Definition of predation in English:


Pronunciation /prəˈdāSH(ə)n/ /prəˈdeɪʃ(ə)n/


  • 1The preying of one animal on others.

    ‘an effective defense against predation’
    • ‘To avoid predation, animals show morphological defenses and behavioral modifications.’
    • ‘Field collections of snakes often reveal nonrandom predation upon prey items of different size.’
    • ‘They really only use their strong electric organ discharges for predation and defensive purposes.’
    • ‘They are subject to intense predation, and maternal defense is their primary means of protection.’
    • ‘Some are accomplished leapers and bounders, avoiding predation by outdistancing the predator.’
  • 2The action of attacking or plundering.
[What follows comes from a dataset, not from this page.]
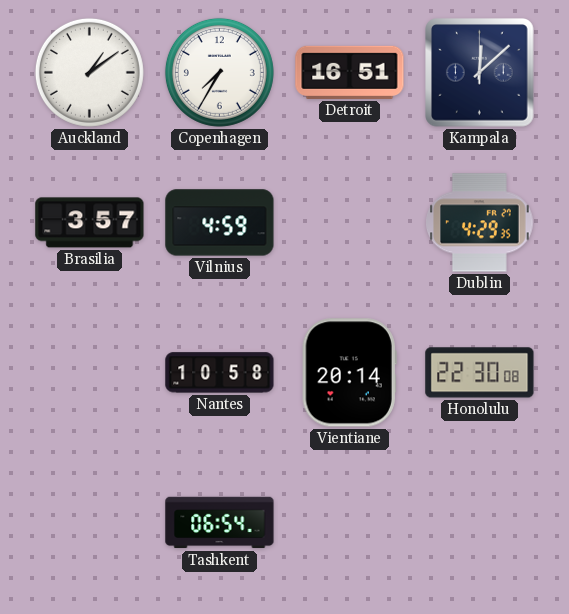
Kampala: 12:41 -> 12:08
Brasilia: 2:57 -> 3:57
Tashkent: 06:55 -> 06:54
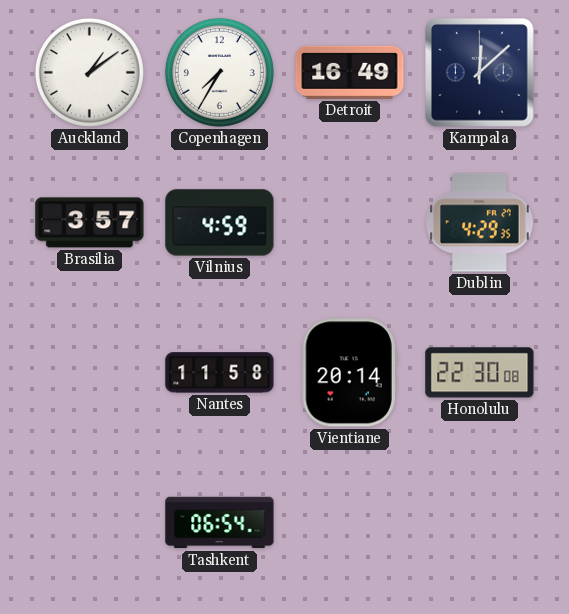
Detroit: 16:51 -> 16:49
Nantes: 10:58 -> 11:58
    ‘the old story of male predation and female vulnerability’
    • ‘the predations of would-be pirates’
    • ‘This became a necessity in most of the world's wine regions at the end of the 19th century to counter the predations of the phylloxera louse, native to America and to which most American vine species had therefore developed resistance.’
    • ‘Our ruling classes are to some degree restrained in their predations.’
    • ‘Two of the three planted last year look a bit sad - the predations of the hens and various sheep haven't helped.’
    • ‘If he ever really existed (which is possible, but unproven), he must have lived in the fifth century CE, when the Roman empire abandoned Britain to the predations of the vicious Saxon invaders.’
    • ‘Other research from the organisation highlights that millions of birds die each year because of cat predations, starvation and the weak and sickly condition of hatchlings.’
    • ‘Phase one will refer to the predations of the Neo-Babylonian empire as it sought to quell the Judean rebellions in 597 and between 589-587 BCE.’
    • ‘They posed as protectors of their local churches against the predations of the invaders; as self-serving as this pose was, the German priests and common people were supportive of it.’
    • ‘I knew that the governor had acted under pressure from citizens of Onitsha, particularly the market women who had suffered extensive loss of property and life from the thieves' predations.’
    • ‘Of the 23 predations, 15 were nocturnal, 7 were diurnal, and 1 could not be determined due to equipment failure.’
    • ‘Rhino ranching has clearly demonstrated how use of a natural resource can benefit both man and the resource itself, without succumbing to the predations of poachers.’
    • ‘Though you are no doubt loathe to abandon your fortune to the predations of robbers you can take heart that if they violate your sanctum they will likely pay for it with their lives.’
    • ‘However, they often know very little about these earlier doctrines, which are used by perpetrators to justify their criminal predations.’
    • ‘In many areas the guerrilla movements protect the producers from both the predations of rival groups and from the military.’
    • ‘And this legal reality doubtless enabled accusers to continue with their predations.’
    • ‘The adaptation of vertical eyes in smaller fishes may be a response to higher predations on smaller fishes.’


Late 15th century (in the Latin sense): from Latin praedatio(n-) ‘taking of booty’, from the verb praedari ‘seize as plunder’, from praeda ‘booty’. The zoological sense dates from the 1930s.